[Extract to read]
———
Law, Religion, & Immigration Webinar and Series


Photo of the United States Supreme Court by Domenico Convertini (CC BY-SA 2.0).


This event took place from 2:00 p.m. to 3:15 p.m. EST on October 28th, 2025. Please stay tuned for a recording of the webinar and articles by participants.


On October 28th, Canopy Forum hosted a virtual conference that will focus on the intersection of law, religion, and immigration. With the new Trump Administration, many changes and political issues have arisen regarding immigration policy as related to law and religion. In January 2025, The “Sensitive Locations” policy prohibiting ICE agents from entering churches, schools and hospitals was rescinded via Executive Order, resulting in a coalition of several churches suing the U.S. Department of Homeland Security (DHS) and Secretary Kristi Noemi. In the past few months, several additional cases relating to immigration and religion have been brought: immigrants in ICE custody are being denied their right to religious worship, a detained international student has alleged civil rights infringements against her, and the activist Mahmoud Khalil who is facing deportation after his protests were deemed “antisemitic”. 

On an international level, immigration is rising as immigrants flee to escape conflict, violence, and even climate change. In June, The New York Times reported a significant shift in Europe toward anti-immigration policies reflecting rising anti-immigration sentiments. This summer, Poland announced a law limiting asylum immigration claims. While a bill calling for tougher stances proposed by the right-far party narrowly missed passing in Germany, laws have recently been put in place to end fast track-citizenship. Denmark, once criticized for its harsh stance on immigration, is now a leader in anti-immigration policies, influencing other EU nations. At the European Union level, the new Pact on Migration and Asylum was signed last year.

With controversies and polemics swirling around immigrants, immigration laws, the role of the state in connection to religious immigrants, and religious protection questions, Canopy Forum is hoping to address questions of global immigration, religious plurality, and the relationship between states and religious actors.


“Sanctuary as Insular Constitutionalism”
———
[Source information]
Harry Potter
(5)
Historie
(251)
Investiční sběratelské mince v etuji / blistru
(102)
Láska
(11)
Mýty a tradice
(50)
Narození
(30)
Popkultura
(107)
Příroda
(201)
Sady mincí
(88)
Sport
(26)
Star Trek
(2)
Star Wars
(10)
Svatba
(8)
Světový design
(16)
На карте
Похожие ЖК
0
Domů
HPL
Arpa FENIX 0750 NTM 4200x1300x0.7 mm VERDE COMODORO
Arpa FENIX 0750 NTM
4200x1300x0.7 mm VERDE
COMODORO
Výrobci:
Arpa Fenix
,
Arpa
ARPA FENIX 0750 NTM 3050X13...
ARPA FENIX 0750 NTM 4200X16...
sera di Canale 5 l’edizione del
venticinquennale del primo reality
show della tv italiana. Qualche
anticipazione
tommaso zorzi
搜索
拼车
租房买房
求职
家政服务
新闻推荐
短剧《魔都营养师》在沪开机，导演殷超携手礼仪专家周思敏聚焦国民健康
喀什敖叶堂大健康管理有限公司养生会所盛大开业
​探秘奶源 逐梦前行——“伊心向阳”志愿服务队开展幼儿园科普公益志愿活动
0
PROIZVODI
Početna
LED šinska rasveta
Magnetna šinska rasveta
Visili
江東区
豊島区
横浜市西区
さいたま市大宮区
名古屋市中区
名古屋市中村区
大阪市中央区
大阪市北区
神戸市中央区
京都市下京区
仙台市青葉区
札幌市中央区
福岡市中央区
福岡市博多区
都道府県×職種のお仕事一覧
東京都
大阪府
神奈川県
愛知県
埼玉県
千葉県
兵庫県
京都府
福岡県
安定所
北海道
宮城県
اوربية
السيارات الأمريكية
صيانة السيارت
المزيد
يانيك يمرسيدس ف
———
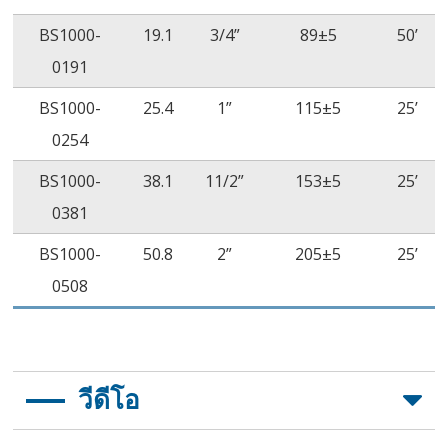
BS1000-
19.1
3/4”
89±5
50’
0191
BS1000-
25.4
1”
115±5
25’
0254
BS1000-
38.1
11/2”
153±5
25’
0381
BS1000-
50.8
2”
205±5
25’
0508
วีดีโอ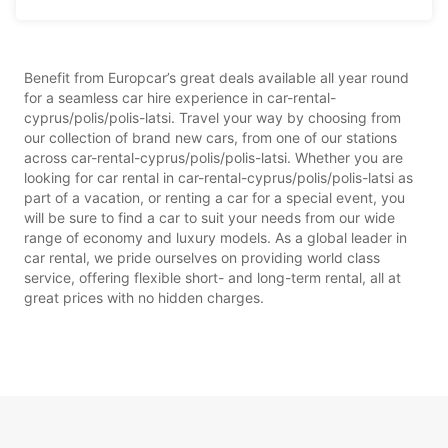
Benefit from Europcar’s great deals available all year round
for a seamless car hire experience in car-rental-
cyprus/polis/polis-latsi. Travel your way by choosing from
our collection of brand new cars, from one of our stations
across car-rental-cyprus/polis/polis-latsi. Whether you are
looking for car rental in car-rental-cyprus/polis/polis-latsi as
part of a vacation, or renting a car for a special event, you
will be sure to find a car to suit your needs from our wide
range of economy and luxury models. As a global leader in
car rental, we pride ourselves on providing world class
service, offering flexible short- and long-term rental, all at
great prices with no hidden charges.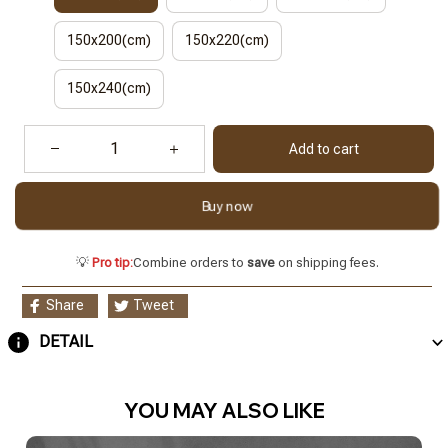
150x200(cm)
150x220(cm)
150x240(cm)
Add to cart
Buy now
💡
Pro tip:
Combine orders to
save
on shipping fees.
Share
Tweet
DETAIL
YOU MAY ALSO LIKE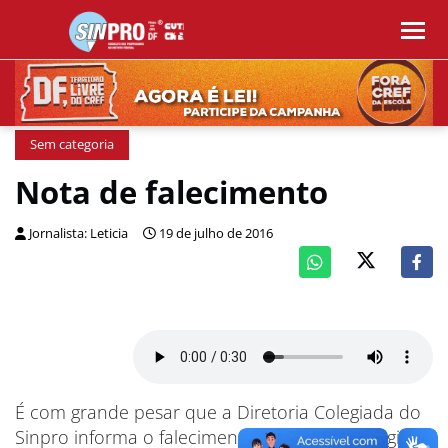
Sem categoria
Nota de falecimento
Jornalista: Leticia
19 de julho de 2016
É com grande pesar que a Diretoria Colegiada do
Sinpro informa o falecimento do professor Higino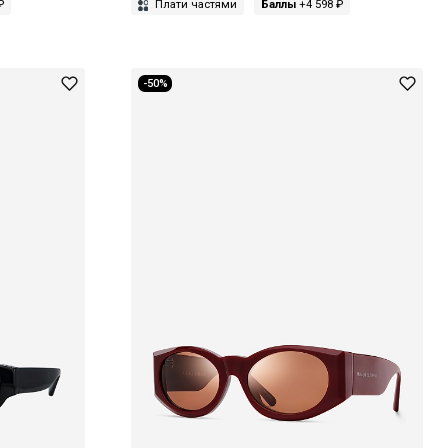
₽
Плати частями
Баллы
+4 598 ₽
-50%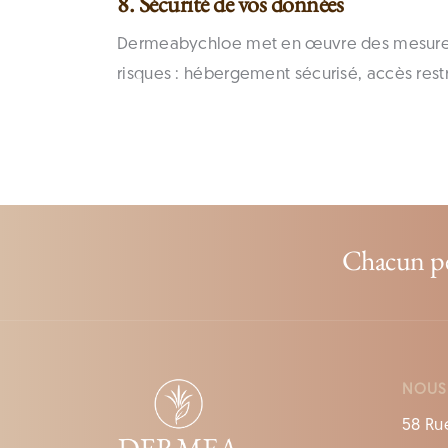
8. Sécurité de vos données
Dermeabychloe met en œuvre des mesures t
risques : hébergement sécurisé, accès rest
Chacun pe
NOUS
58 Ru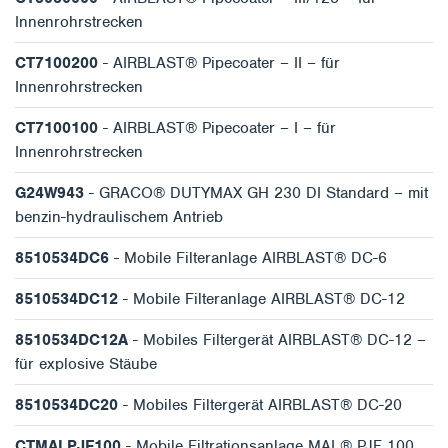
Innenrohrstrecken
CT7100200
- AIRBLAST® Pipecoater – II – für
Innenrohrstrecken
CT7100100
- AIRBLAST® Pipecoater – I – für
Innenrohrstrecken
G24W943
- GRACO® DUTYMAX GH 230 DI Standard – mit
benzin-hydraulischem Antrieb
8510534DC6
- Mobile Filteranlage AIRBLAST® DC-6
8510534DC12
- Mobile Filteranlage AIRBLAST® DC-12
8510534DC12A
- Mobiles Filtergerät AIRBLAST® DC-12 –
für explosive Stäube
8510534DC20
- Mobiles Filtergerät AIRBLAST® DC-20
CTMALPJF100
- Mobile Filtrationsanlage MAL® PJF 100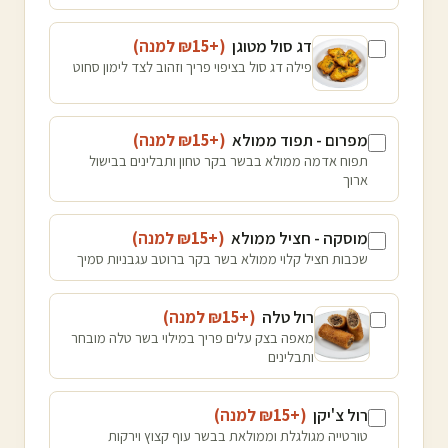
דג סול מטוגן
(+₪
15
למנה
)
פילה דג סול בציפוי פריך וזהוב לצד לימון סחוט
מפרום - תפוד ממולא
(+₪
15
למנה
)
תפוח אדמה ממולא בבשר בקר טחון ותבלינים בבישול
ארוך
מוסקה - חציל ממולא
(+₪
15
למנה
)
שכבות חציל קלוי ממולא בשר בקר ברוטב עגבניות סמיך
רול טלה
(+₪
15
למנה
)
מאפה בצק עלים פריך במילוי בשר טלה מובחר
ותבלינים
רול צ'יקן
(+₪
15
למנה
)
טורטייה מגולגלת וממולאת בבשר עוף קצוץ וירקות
———
[Exercise prompt] Summarize the text on law, religion, and immigration in two sentences.

[Solution to this exercise] On October 28th, 2025, Canopy Forum hosted a virtual conference on the intersection of law, religion, and immigration, amid U.S. changes under the new Trump Administration such as the January 2025 rescission of the "Sensitive Locations" policy, which led a coalition of churches to sue the Department of Homeland Security. The text also describes a shift toward anti-immigration policies in Europe, citing Poland, Germany, Denmark, and the European Union's new Pact on Migration and Asylum, and says Canopy Forum hopes to address global immigration, religious plurality, and the relationship between states and religious actors.